An evaluation activity is highly dependent on the assessment
methods used, the characteristics of the technology under
assessment, and the particularities of the context where the
evaluation takes place. Such an activity is therefore context
specific in many ways, including data sources applications,
organization, epidemiological data, social values, and so on.
Economic evaluation practices should account for context
variations in issues such as the choice of comparators, data
sources available, values on costs and consequences, or the
financing perspectives considered, among others.
In India telemedicine is being slowly developed and there are lot
of research activities being held .But still the scope of this
area depends mostly on the economic issues and status of the
people at large.

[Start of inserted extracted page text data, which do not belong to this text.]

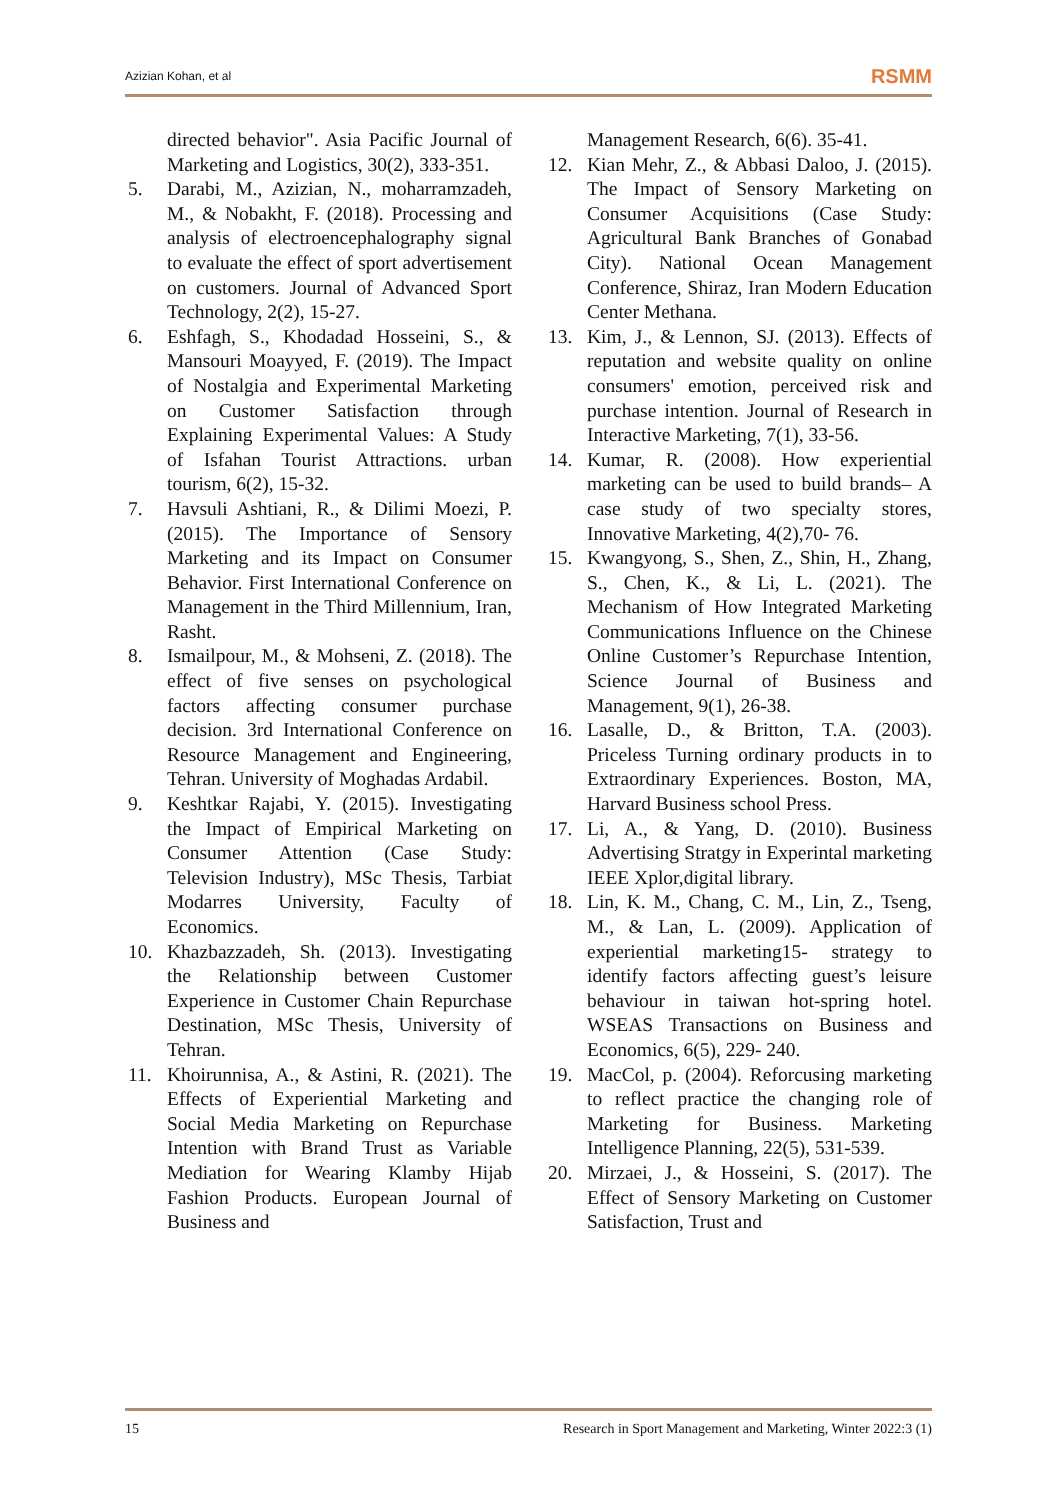Azizian Kohan, et al RSMM
directed behavior". Asia Pacific Journal of Marketing and Logistics, 30(2), 333-351.
5. Darabi, M., Azizian, N., moharramzadeh, M., & Nobakht, F. (2018). Processing and analysis of electroencephalography signal to evaluate the effect of sport advertisement on customers. Journal of Advanced Sport Technology, 2(2), 15-27.
6. Eshfagh, S., Khodadad Hosseini, S., & Mansouri Moayyed, F. (2019). The Impact of Nostalgia and Experimental Marketing on Customer Satisfaction through Explaining Experimental Values: A Study of Isfahan Tourist Attractions. urban tourism, 6(2), 15-32.
7. Havsuli Ashtiani, R., & Dilimi Moezi, P. (2015). The Importance of Sensory Marketing and its Impact on Consumer Behavior. First International Conference on Management in the Third Millennium, Iran, Rasht.
8. Ismailpour, M., & Mohseni, Z. (2018). The effect of five senses on psychological factors affecting consumer purchase decision. 3rd International Conference on Resource Management and Engineering, Tehran. University of Moghadas Ardabil.
9. Keshtkar Rajabi, Y. (2015). Investigating the Impact of Empirical Marketing on Consumer Attention (Case Study: Television Industry), MSc Thesis, Tarbiat Modarres University, Faculty of Economics.
10. Khazbazzadeh, Sh. (2013). Investigating the Relationship between Customer Experience in Customer Chain Repurchase Destination, MSc Thesis, University of Tehran.
11. Khoirunnisa, A., & Astini, R. (2021). The Effects of Experiential Marketing and Social Media Marketing on Repurchase Intention with Brand Trust as Variable Mediation for Wearing Klamby Hijab Fashion Products. European Journal of Business and
Management Research, 6(6). 35-41.
12. Kian Mehr, Z., & Abbasi Daloo, J. (2015). The Impact of Sensory Marketing on Consumer Acquisitions (Case Study: Agricultural Bank Branches of Gonabad City). National Ocean Management Conference, Shiraz, Iran Modern Education Center Methana.
13. Kim, J., & Lennon, SJ. (2013). Effects of reputation and website quality on online consumers' emotion, perceived risk and purchase intention. Journal of Research in Interactive Marketing, 7(1), 33-56.
14. Kumar, R. (2008). How experiential marketing can be used to build brands– A case study of two specialty stores, Innovative Marketing, 4(2),70- 76.
15. Kwangyong, S., Shen, Z., Shin, H., Zhang, S., Chen, K., & Li, L. (2021). The Mechanism of How Integrated Marketing Communications Influence on the Chinese Online Customer’s Repurchase Intention, Science Journal of Business and Management, 9(1), 26-38.
16. Lasalle, D., & Britton, T.A. (2003). Priceless Turning ordinary products in to Extraordinary Experiences. Boston, MA, Harvard Business school Press.
17. Li, A., & Yang, D. (2010). Business Advertising Stratgy in Experintal marketing IEEE Xplor,digital library.
18. Lin, K. M., Chang, C. M., Lin, Z., Tseng, M., & Lan, L. (2009). Application of experiential marketing15- strategy to identify factors affecting guest’s leisure behaviour in taiwan hot-spring hotel. WSEAS Transactions on Business and Economics, 6(5), 229- 240.
19. MacCol, p. (2004). Reforcusing marketing to reflect practice the changing role of Marketing for Business. Marketing Intelligence Planning, 22(5), 531-539.
20. Mirzaei, J., & Hosseini, S. (2017). The Effect of Sensory Marketing on Customer Satisfaction, Trust and
15 Research in Sport Management and Marketing, Winter 2022:3 (1)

In this context we appeal to our budding
scientists and engineers to come forward and take up some
challenging research in the field of telemedicine. Also some
developments in the field of indigenous product development
related to telemedicine has to be taken up so as to become self
sufficient.
References
1. Field MJ, ed. Telemedicine: a guide to assessing
telecommunications in health care. Washington, DC: National
Academy Press; 1996.
2. 2. Grigsby J, Sanders JH. Telemedicine: where it is and where
it's going. Ann Intern Med. 1998; 129:123-127.
3. Telemedicine report to Congress. NTIA, 1997.